Phenotypic and genotypic characterisation of antimicrobial resistance in Escherichia coli indicator of animal, food and human origin.

This thesis presents AMR phenotypic evaluation and whole genome sequencing analysis of 288 Escherichia coli strains isolated from different sources (livestock, companion animal, wildlife, food and human) in Italy. Our data reflects general resistance trends in Europe, reporting tetracycline, ampicillin, sulfisoxazole and aminoglycosides resistance as the most common phenotypic AMR profile among livestock, pets, wildlife and humans.
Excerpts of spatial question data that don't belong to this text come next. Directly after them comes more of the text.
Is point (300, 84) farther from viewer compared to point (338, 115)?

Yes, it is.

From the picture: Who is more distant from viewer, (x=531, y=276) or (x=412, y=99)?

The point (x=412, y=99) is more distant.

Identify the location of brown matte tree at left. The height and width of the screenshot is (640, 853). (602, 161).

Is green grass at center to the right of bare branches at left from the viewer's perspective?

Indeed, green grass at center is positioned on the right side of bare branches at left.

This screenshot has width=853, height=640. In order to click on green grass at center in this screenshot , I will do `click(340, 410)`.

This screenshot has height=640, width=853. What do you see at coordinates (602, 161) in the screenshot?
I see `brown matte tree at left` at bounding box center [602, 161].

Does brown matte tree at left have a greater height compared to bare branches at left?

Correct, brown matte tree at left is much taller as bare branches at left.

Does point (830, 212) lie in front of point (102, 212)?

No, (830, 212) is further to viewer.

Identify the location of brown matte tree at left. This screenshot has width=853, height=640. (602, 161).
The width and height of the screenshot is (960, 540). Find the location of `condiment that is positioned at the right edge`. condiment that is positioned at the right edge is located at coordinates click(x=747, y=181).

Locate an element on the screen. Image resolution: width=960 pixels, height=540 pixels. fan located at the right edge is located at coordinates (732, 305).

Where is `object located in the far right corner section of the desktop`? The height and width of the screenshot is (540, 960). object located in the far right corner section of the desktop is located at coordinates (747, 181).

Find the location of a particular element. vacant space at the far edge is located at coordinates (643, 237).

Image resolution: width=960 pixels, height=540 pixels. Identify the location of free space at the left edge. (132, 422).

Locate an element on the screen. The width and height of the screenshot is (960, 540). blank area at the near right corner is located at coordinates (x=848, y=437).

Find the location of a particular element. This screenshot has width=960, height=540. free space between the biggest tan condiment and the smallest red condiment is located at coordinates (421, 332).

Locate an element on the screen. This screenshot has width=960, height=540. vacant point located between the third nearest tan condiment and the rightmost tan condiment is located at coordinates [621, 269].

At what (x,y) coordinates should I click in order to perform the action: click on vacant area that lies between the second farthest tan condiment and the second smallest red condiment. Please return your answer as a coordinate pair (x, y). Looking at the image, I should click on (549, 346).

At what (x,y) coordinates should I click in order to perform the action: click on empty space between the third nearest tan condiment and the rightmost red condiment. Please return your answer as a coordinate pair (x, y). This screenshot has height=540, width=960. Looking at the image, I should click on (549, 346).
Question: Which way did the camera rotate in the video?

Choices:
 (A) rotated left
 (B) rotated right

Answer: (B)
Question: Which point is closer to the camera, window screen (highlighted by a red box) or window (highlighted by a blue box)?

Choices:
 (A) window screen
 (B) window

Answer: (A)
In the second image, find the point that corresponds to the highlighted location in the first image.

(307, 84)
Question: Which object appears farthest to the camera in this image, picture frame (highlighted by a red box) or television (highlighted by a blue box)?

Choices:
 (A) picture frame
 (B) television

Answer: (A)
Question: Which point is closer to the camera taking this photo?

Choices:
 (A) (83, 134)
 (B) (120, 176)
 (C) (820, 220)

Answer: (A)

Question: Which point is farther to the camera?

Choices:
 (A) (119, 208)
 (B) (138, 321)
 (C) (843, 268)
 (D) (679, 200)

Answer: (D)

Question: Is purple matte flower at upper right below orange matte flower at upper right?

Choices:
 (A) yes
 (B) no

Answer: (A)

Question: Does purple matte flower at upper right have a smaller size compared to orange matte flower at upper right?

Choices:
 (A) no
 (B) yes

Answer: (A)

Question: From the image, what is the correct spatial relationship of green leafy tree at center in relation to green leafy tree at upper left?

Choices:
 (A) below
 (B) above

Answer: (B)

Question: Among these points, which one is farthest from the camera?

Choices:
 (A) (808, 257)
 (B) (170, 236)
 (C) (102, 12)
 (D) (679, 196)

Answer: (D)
Identification of human and animal (livestock and companion animal) AMR profiles in niches with a rare (fishery, mollusc) or absent (vegetable, wild animal, wild boar) direct exposure to antimicrobials, suggests widespread environmental pollution with ARGs conferring resistance to these antimicrobials. Phenotypic resistance to highest priority critically important antimicrobials was mainly observed in food-producing animals and related food such as rabbit, poultry, beef and swine. Discrepancies between AMR phenotypic pattern and genetic profile were observed. In particular, phenotypic aminoglycoside, cephalosporin, meropenem, colistin resistance and ESBL profile did not have a genetic explanation in different cases. This data could suggest the diffusion of new genetic variants of ARGs, associated to these antimicrobial classes. Generally, our collection shows a virulence profile typical of extraintestinal pathogenic Escherichia coli (ExPEC) pathotype. Different pandemic and emerging ExPEC lineages were identified, in particular in poultry meat (ST10; ST23; ST69, ST117; ST131). Rabbit was suggested as a source of ST20-ST40 potential hybrid pathogens. Wildlife carried a high average number (10) of VAGs (mostly associated to ExPEC pathotype) and different predominant ExPEC lineages (ST23, ST117, ST648), suggesting its possible involvement in maintenance and diffusion of virulence determinants. In conclusion, our study provides important knowledge related to the phenotypic/genetic AMR and virulence profiles circulating in E. coli in Italy. The role of different niches in AMR dynamics has been discussed. In particular, food-producing animals are worthy of continued investigation as a source of potential zoonotic pathogens, meanwhile wildlife might contribute to VAGs spread.